Overall, the median for this test on chapter 6 in my Precalculus class was 76%. Each BCR counted for five points, and there was a 25 point minimum grade. None of the BCR's in this lesson's section dealt with a real world situation; so, I doubt that missing that in the lesson was the cause of the poor results on these two BCR's. Instead, I think the real cause for the poor performance on this lesson's BCR's on the test was the short period and the poor attendance that day because of the snow. I marked proficiency on these BCR's as a two or three out of a possible three.

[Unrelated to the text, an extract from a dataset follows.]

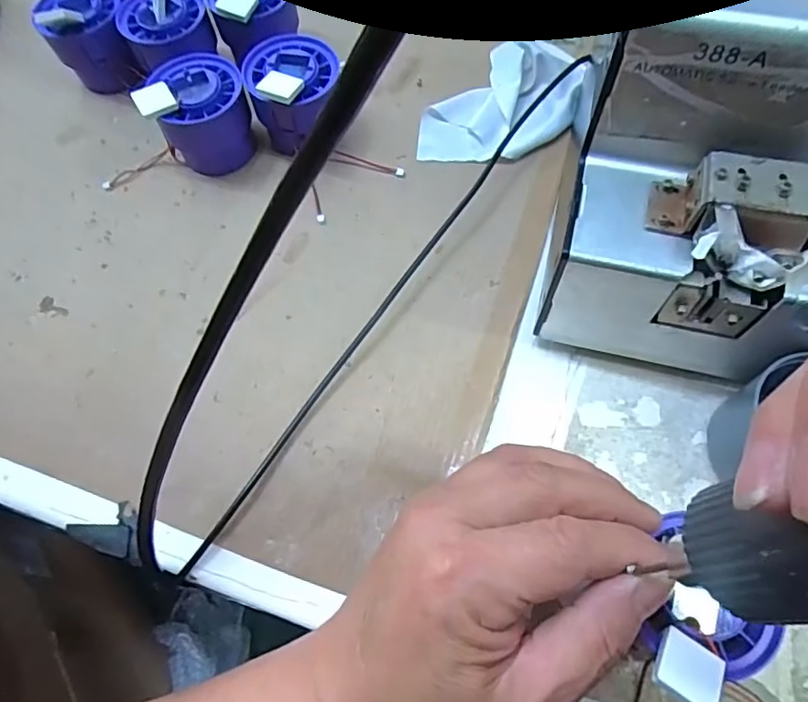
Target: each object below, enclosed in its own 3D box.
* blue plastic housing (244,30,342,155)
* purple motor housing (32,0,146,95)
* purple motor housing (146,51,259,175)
[{"bbox_3d":[-0.065,-0.156,0.339,0.054,0.056,0.054,-1,66,3],"label":"blue plastic housing"},{"bbox_3d":[-0.209,-0.211,0.369,0.051,0.056,0.060,-25,67,-8],"label":"purple motor housing"},{"bbox_3d":[-0.123,-0.148,0.342,0.055,0.055,0.050,-1,66,3],"label":"purple motor housing"}]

Finally, how do these benchmark scores compare to the increase of 10 percentage points that are Mergenthaler's goal on the Algebra HSA/MSA? Well, a 10 percentage point increase for this 2005-2006 school year would be 27%. For the drill, my drill was about 87% proficient (which was BCR's on topics from from previous lessons) and my classwork was about 73% proficient. Both of which were way above the 27% target. However, on the summative test about one week later, the students' proficiency on the first BCR on this objective was about 9% and on the second BCR on this objective it was about 43%. Therefore, there was some long term cumulative progress compared to a very different Algebra 1 HSA/MSA 10 percentage point gain goal, but this remains a work in progress.